Özgündüz, sorumluların kaçmalarını önlemek ve yakalanmalarını kolaylaştırmak için bu binaların ruhsat dosyalarını erişilir duruma getirmek gerektiğini dile getiriyor. Bu aşamada hızlı davranmak gerektiğini belirten Özgündüz, “Sorumluları tespit edip haklarından hemen soruşturma açmak gerekiyor. En azında ilk iş, yurtdışına çıkış yasağı koymamız lazım.” ifadelerini kullanıyor.

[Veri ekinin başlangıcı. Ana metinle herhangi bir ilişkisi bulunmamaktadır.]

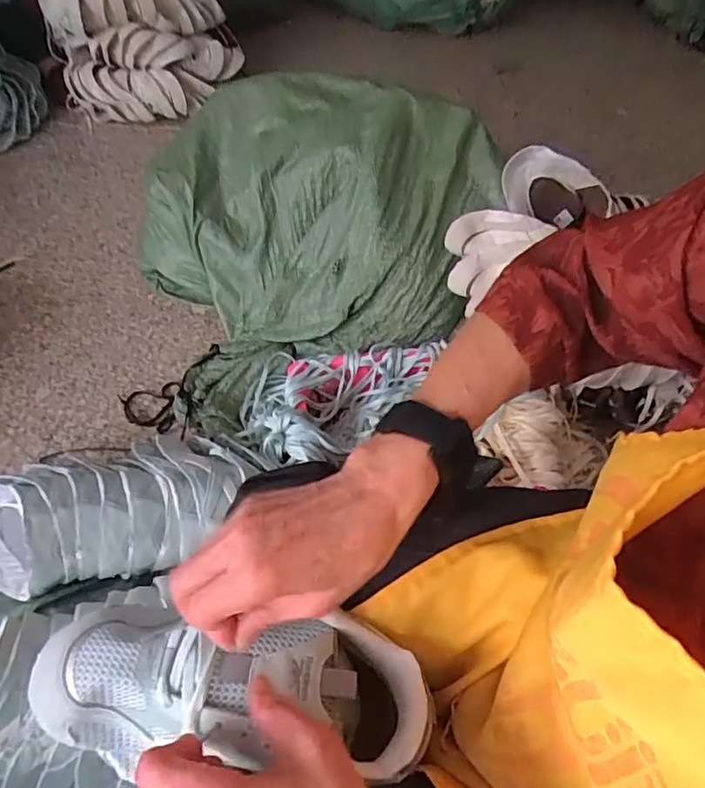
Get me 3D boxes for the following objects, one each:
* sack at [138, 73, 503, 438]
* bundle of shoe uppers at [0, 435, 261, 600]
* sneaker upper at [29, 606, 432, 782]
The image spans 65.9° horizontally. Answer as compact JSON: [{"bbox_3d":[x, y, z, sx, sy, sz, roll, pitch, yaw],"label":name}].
[{"bbox_3d":[-0.080,-0.250,0.915,0.533,0.417,0.464,-15,55,-15],"label":"sack"},{"bbox_3d":[-0.360,0.163,0.752,0.429,0.143,0.190,-2,52,-6],"label":"bundle of shoe uppers"},{"bbox_3d":[-0.079,0.187,0.352,0.243,0.064,0.088,5,52,-3],"label":"sneaker upper"}]

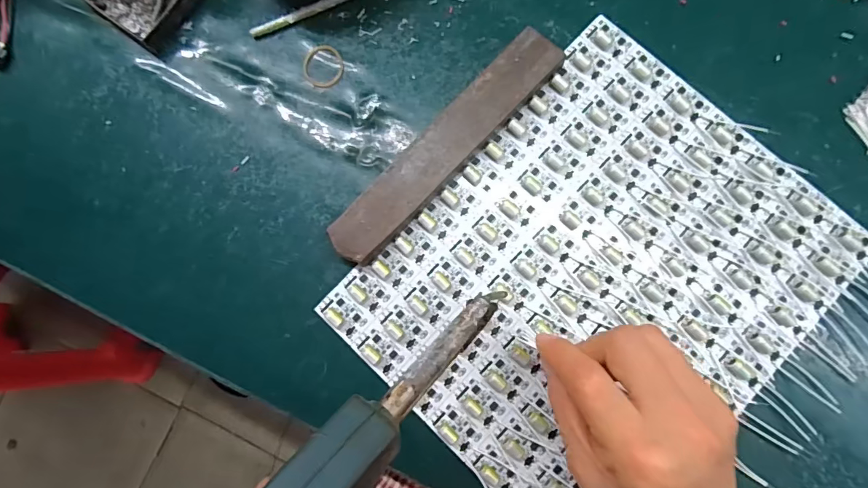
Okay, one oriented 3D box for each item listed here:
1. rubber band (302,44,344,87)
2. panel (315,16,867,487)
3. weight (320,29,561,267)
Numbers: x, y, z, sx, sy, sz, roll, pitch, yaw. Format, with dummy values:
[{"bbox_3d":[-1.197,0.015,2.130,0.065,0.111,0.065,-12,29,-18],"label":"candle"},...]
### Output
[{"bbox_3d":[-0.080,-0.130,0.318,0.030,0.004,0.032,0,83,2],"label":"rubber band"},{"bbox_3d":[0.108,0.022,0.288,0.287,0.009,0.238,-45,83,-4],"label":"panel"},{"bbox_3d":[0.009,-0.066,0.298,0.034,0.018,0.196,44,86,7],"label":"weight"}]

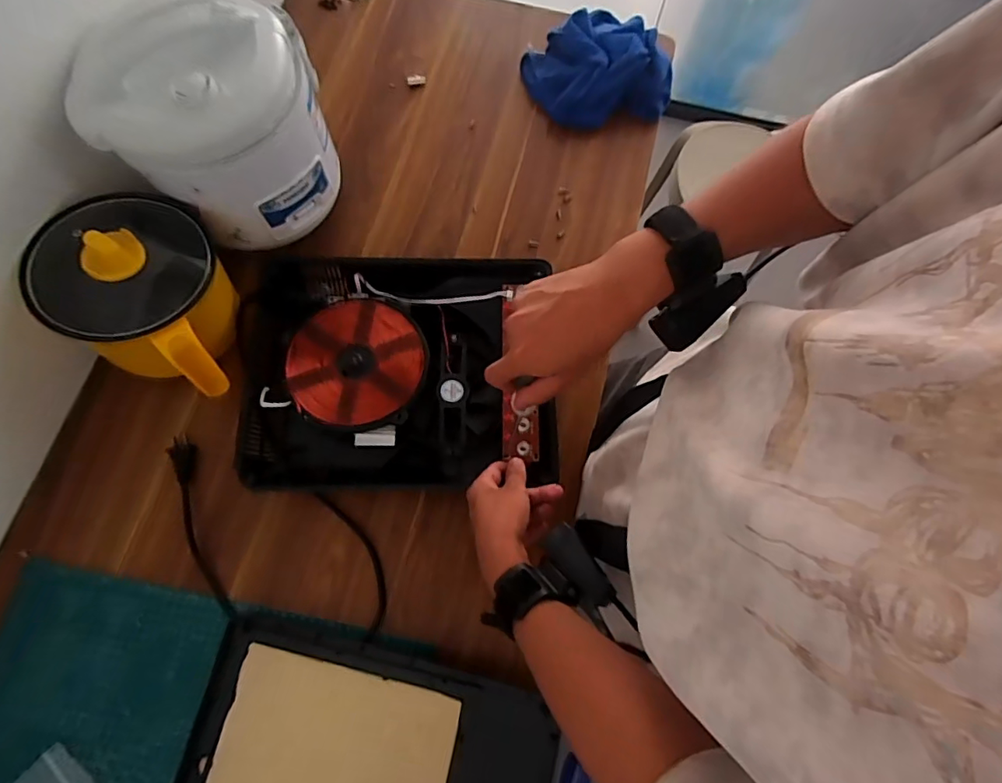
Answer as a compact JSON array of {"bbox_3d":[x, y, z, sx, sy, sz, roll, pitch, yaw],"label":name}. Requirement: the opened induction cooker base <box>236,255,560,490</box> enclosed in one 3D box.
[{"bbox_3d":[-0.126,-0.025,0.610,0.361,0.057,0.272,0,74,-1],"label":"opened induction cooker base"}]

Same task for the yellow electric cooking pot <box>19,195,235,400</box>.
[{"bbox_3d":[-0.382,-0.110,0.576,0.175,0.161,0.176,0,74,-1],"label":"yellow electric cooking pot"}]

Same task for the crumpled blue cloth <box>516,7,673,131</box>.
[{"bbox_3d":[0.135,-0.464,0.751,0.185,0.070,0.170,-16,75,-6],"label":"crumpled blue cloth"}]

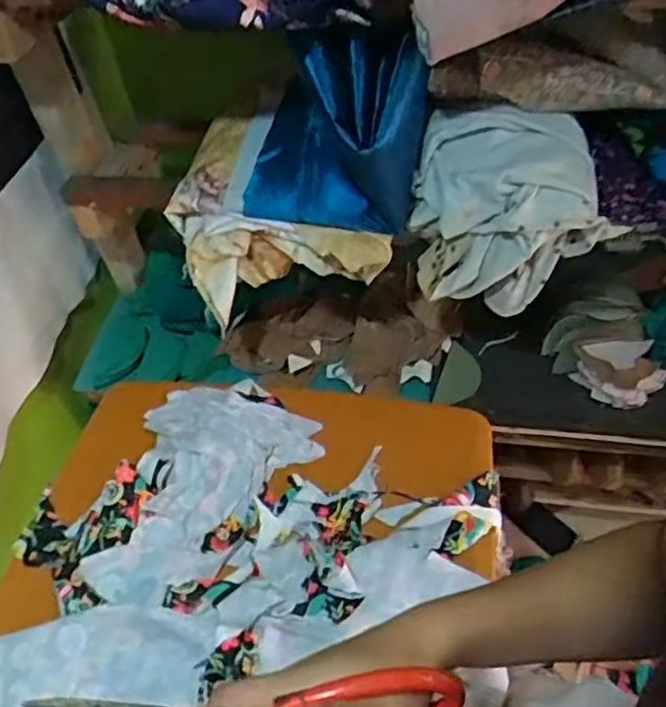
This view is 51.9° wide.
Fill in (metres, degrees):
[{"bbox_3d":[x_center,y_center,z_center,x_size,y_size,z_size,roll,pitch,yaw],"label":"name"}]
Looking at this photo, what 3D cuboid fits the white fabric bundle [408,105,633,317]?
[{"bbox_3d":[0.190,-0.154,0.726,0.201,0.162,0.123,4,49,10],"label":"white fabric bundle"}]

Özgündüz’e göre benzer bir felaketin bir daha yaşanmaması için siyasiler de hesap vermeli
Ülkemizde Veli Göçer örneğinin oldukça yaygın görüldüğüne dikkat çeken Özgündüz, felaketlerde sorumluluğu olan herkesin hesap vermesi gerektiğini ifade ediyor. Özgündüz konu hakkındaki düşüncelerini ise “Özellikle siyasilerin, yerel yöneticilerin, teknik elemanların ve kamu görevlilerinin bu işin içine katılması lazım. Bunlar katılmadığı sürece, siyasiler bu işin hesabını vermediği sürece bu işler devam edecek diye bir endişem var. Siyasiler, müteahhitler ve mühendisler şunu bilmeli: “Bu tür olaylarda kusurumuz varsa biz artık ömrümüzün sonuna kadar bu işleri yapamayacağız.” sözleriyle ifade ediyor.